Global air traffic showed an improvement in both passenger and air freight demand in November but the current level of air travel remains much weaker than the long-term average, the International Air Transport Association said Wednesday.
The industry body said that air travel in November was 4.6% higher than the same time last year and up 2.9% on October. Air freight volumes were up 1.6% on the year after declining 2.6% in October, year to year.
Passenger capacity also rose by 3.2% compared with November 2011 while airlines carried just 1% more passengers with the load factor edging up to 77.3% year on year.

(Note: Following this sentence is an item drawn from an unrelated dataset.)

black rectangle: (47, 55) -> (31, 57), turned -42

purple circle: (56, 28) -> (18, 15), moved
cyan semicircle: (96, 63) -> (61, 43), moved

“November brought some positive signs for air transport demand,” said Tony Tyler, IATA’s director general and chief executive. But “the industry’s expected margin in 2013 of 1.3% is very weak. Furthermore, current returns on investment are less than half the industry’s cost of capital, which continues to erode shareholder value,” Mr. Tyler added.

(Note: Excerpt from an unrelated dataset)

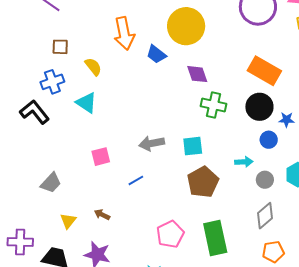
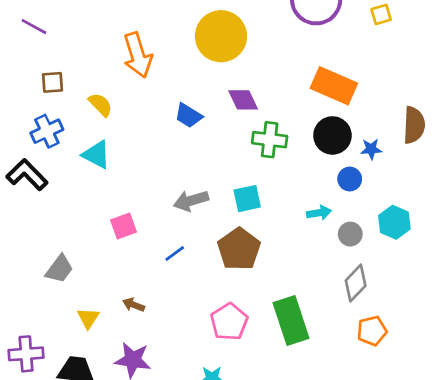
blue trapezoid: (156, 54) -> (188, 116), moved
brown pentagon: (203, 182) -> (239, 249), moved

Latin American carriers drove a 5.6% increase in overall international passenger travel with a demand growth of 11% closely followed by demand up 10.5% among Middle East carriers, said IATA.
The strong rebound by air freight markets was driven by Asia-Pacific airlines which were responsible for almost half the rise in total volumes compared with October. On the other hand, European airlines’ year-on-year freight traffic was flat, and capacity grew just 0.3%.
“It is premature to consider this a turning point for air cargo markets but when coupled with positive economic developments in the U.S. and an improvement in business confidence in recent months, the conditions are aligning to see a return to growth in 2013,” said Mr. Tyler.